Section 34(1) of the BCEA prohibits an employer from making deductions from an employee’s remuneration without the employee’s consent in writing and provides whether the deduction is required or permitted in terms of a law, collective agreement, court order or arbitration award. Even if the employee has consented to the salary deduction, sub-section (2) limits the scope of the consent by providing that if a deduction is made to reimburse an employer for loss or damage caused by the employee, it may be done only if:

  1. The loss or damage occurred in the course of the employment of the employee and was due to the fault of the employee;
  2. The employer followed a fair procedure and gave the employee a reasonable opportunity to show why the deduction should not be made;
  3. The total amount of the debt does not exceed the actual amount of the loss or damage; and
  4. The total deduction from the employee’s remuneration does not exceed one-quarter of the employee’s remuneration in money.

Statutory deductions include the Unemployment Insurance Fund (UIF), Pay-As-You-Earn (PAYE), provident fund, and leave pay due to the employer.
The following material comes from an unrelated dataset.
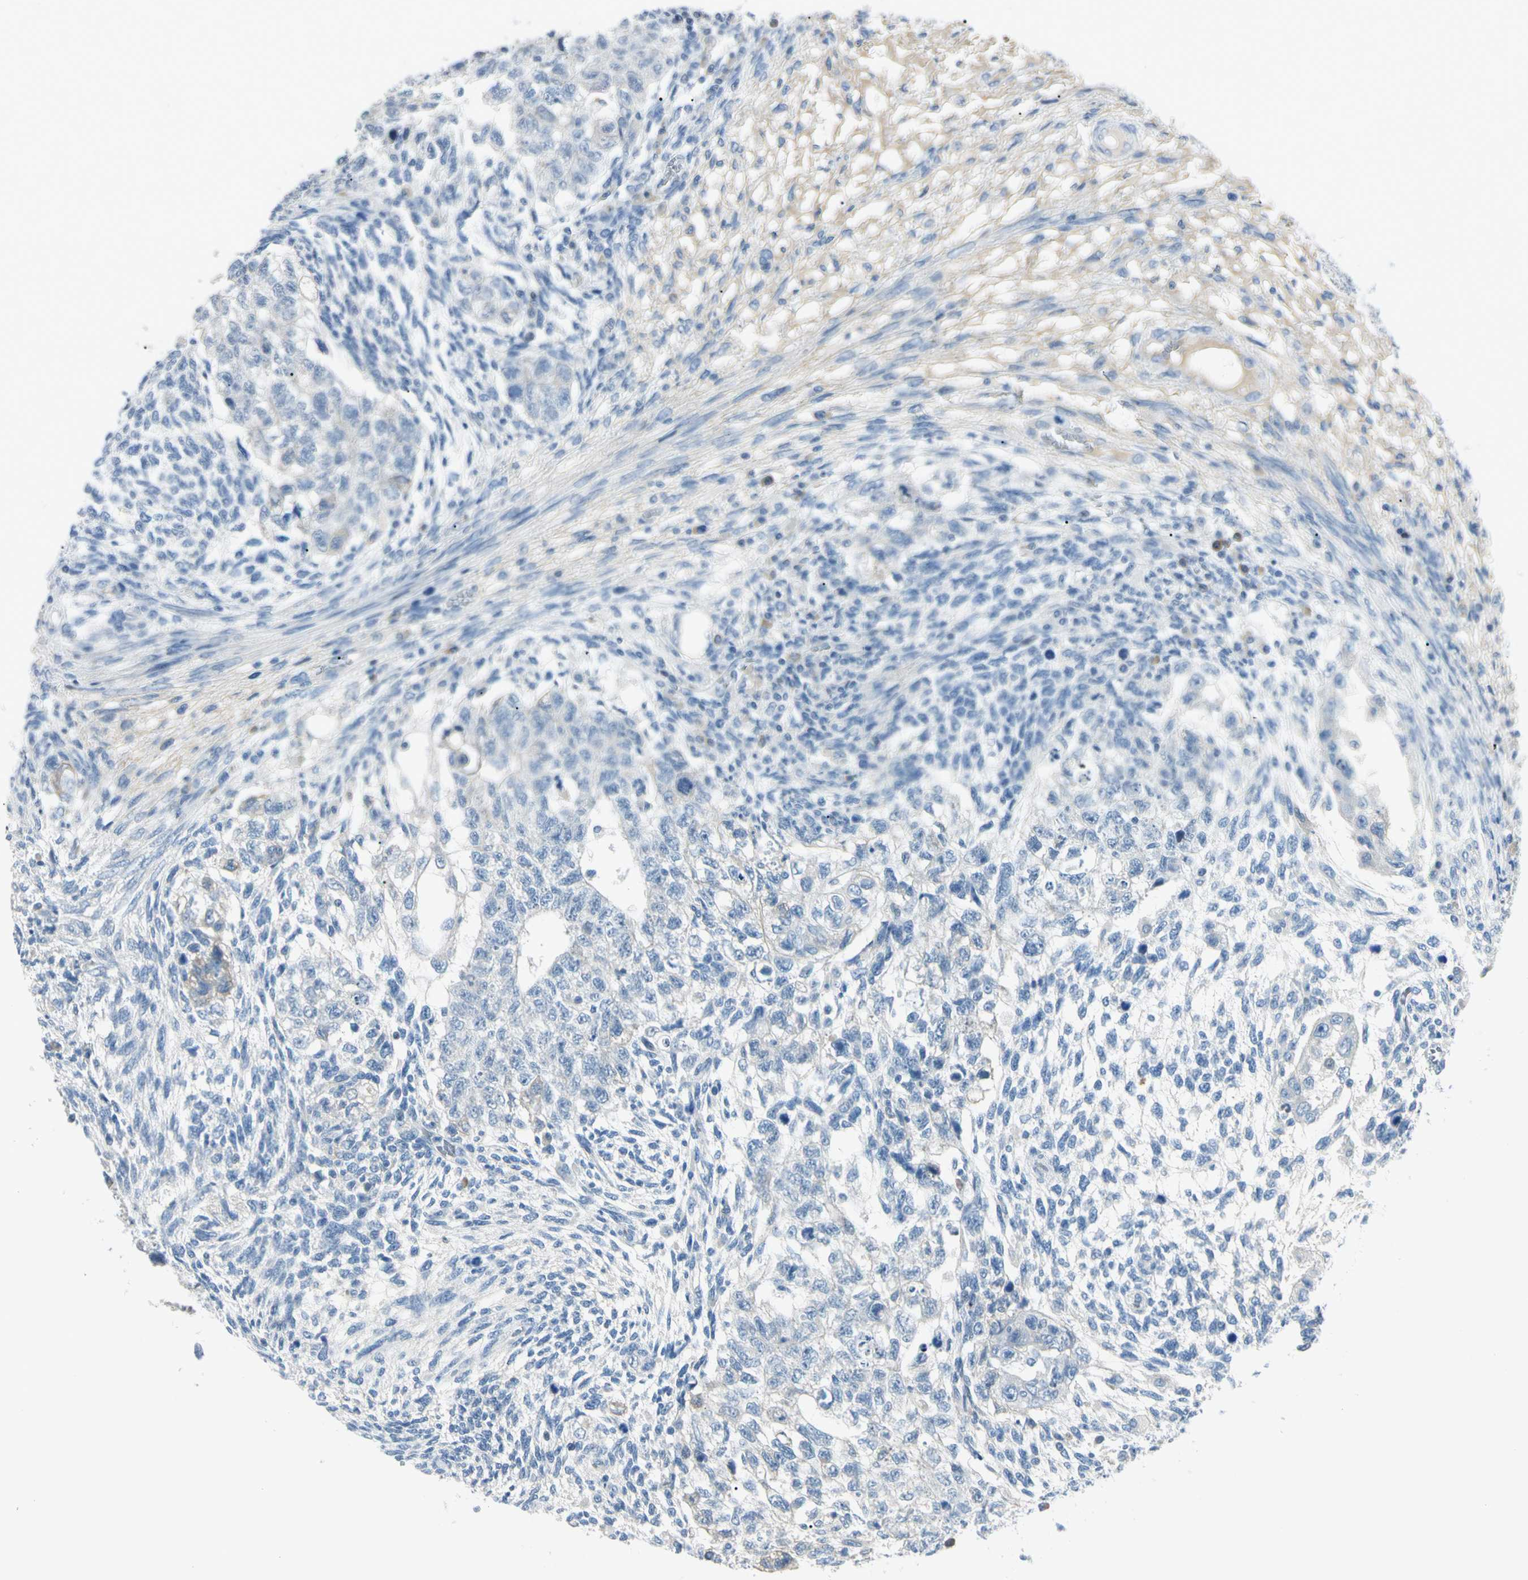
{"staining": {"intensity": "negative", "quantity": "none", "location": "none"}, "tissue": "testis cancer", "cell_type": "Tumor cells", "image_type": "cancer", "snomed": [{"axis": "morphology", "description": "Normal tissue, NOS"}, {"axis": "morphology", "description": "Carcinoma, Embryonal, NOS"}, {"axis": "topography", "description": "Testis"}], "caption": "Tumor cells are negative for brown protein staining in testis cancer.", "gene": "SLC6A15", "patient": {"sex": "male", "age": 36}}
In terms of Section 34(5) of the BCEA, an employer can also request an employee to pay back wages and money mistakenly paid. These amounts can further be deducted upon the termination of an employee’s employment, should they not have been reimbursed. Staff loans can also be deducted; however, for a loan to be deducted, certain elements should be met, such as the loan ought to be in writing, parties ought to have agreed to the loan amount, the period of the loan, and the repayment period thereof. The loan agreement between the employer and the employee should also include a clause allowing the employer to deduct the entire outstanding amount due at the time of dismissal.

Although Section 77 of the BCEA provides that the Labour Court (LC) has exclusive jurisdiction over all disputes arising from the Act, we still see voluminous referrals to the Commission for Conciliation, Mediation, and Arbitration (CCMA) disputing deductions. This principle was confirmed in the matter of O’Reilly v CCMA and Others JR 2395 19, where the Court held that “there is no provision in the BCEA that says that the CCMA has jurisdiction to determine a claim regarding an alleged breach of Section 34(1) of the BCEA”. In the absence of jurisdiction of the CCMA to adjudicate over deductions made in terms of Section 34, it follows that the only matters that the CCMA may adjudicate are for monies owed to an Applicant in terms of Section 73A, which includes salaries, bonuses, amounts due in terms of the National Minimum Wage Act (NMWA), and any amounts that the employer is obligated to pay in terms of the BCEA, but not deduction disputes.

The O’Reilly judgment thus provides clarity and precedent regarding the jurisdiction of disputes arising from Section 34 of the BCEA. Accordingly, if an employer has deducted an employee’s salary, such a dispute may not be referred to the CCMA. A dispute regarding deductions referred to the CCMA ought to be redirected to the Labour Court by raising a point in limine at the CCMA.